[[ Excerpt to read open ]]

By AI control, I mean the problem of getting AI systems to do what we want them to do, to the best of their abilities.

More precisely, my goal is minimizing the gap between how well AI systems can contribute to our values, and how well they can pursue other values.

Why might such a gap exist?

Depending on how AI develops, we may be especially good at building AI systems that pursue objectives defined directly by their experiences — as in reinforcement learning — or which have a simple explicit representation. If human values don’t fit into these frameworks, the best AI systems may optimize simple proxies for “what we really want.”

If those proxies aren’t good enough? Then we have a gap.

Scalability

Whether or not such a gap could come to exist, today it doesn’t seem to. So: is it possible to do empirical work on AI control today?

I think so. My preferred approach is to focus on scalable approaches: those that will continue to work, and which will preferably work better, as our AI systems become more capable. We should not be satisfied with control techniques that will eventually break down, or which will require continuous innovation in order to keep pace with AI capabilities.

This gives us something to do today: try to devise practical and scalable solutions to the AI control problem.

Even if we don’t think that this is a good objective for current AI control research, I think that the concept of scalable AI control is very useful (and is probably more broadly acceptable than substitutes like “the superintelligence control problem” or “omni-safety”).

[[ Excerpt to read closed ]]
[[ Provided records open ]]

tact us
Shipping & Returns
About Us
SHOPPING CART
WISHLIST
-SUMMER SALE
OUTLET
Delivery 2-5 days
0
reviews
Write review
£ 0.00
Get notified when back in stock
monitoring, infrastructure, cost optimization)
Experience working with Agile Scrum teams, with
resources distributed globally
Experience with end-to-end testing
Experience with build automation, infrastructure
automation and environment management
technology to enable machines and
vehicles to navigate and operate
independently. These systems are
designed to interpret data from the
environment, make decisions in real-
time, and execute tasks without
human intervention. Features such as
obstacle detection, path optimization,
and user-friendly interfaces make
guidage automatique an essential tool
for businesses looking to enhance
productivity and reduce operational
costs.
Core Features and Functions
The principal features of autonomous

[[ Provided records closed ]]
[[ Provided records open ]]

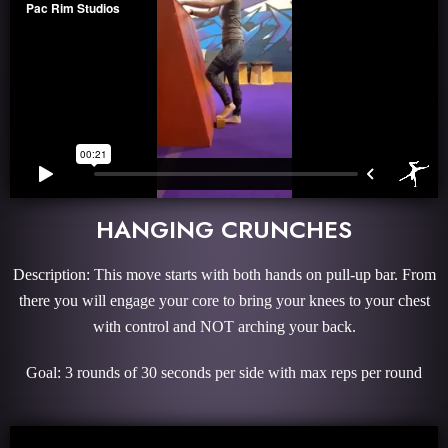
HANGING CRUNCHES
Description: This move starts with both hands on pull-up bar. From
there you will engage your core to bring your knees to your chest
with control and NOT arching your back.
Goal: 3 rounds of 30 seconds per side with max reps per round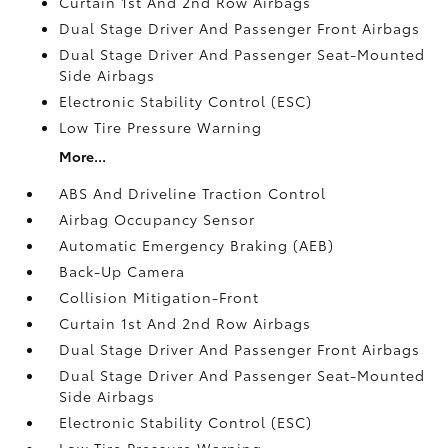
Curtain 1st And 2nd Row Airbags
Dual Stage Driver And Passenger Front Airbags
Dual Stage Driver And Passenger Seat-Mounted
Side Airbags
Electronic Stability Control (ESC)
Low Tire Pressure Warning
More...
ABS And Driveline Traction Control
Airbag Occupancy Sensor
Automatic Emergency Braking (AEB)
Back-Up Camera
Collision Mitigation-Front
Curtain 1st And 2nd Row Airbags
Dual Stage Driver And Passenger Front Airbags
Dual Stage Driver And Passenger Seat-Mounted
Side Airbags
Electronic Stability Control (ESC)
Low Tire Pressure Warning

[[ Provided records closed ]]

To-do item. Write what comes next in the passage on scalable AI control, picking up right after its final sentence.

Result for this task.
This definition is not completely precise, and I provide some important clarification in Section 2. I think that it in practice there is often a pretty clear line between scalable and unscalable proposals, which I think can serve both as a useful concept and a useful research direction.

In Section 3 I’ll provide some examples of approaches which aren’t scalable, and in Section 4 I’ll discuss some alternative goals for AI control research.

2. Clarification

Scaling to handle what?

It’s only really meaningful to talk about whether a technique can be scaled to handle some particular kind of progress. There is no unified spectrum of “capability” that AI is progressing along steadily.

Ideally we would make techniques that can scale to handle any kind of progress that might occur. In practice I am interested in techniques that can handle various simple, foreseeable kinds of progress. Once that bar can be met, we can consider a wider and wider range of possible trajectories.

What are simple, foreseeable forms of progress? Easy examples are faster computers, better optimization strategies, or richer model classes that are easier to optimize over. More generally, researchers are working on and making continuous progress on a wide range of concrete problems, and in most cases we can imagine progress continuing for a long time, without fundamentally changing the nature of the AI control problem.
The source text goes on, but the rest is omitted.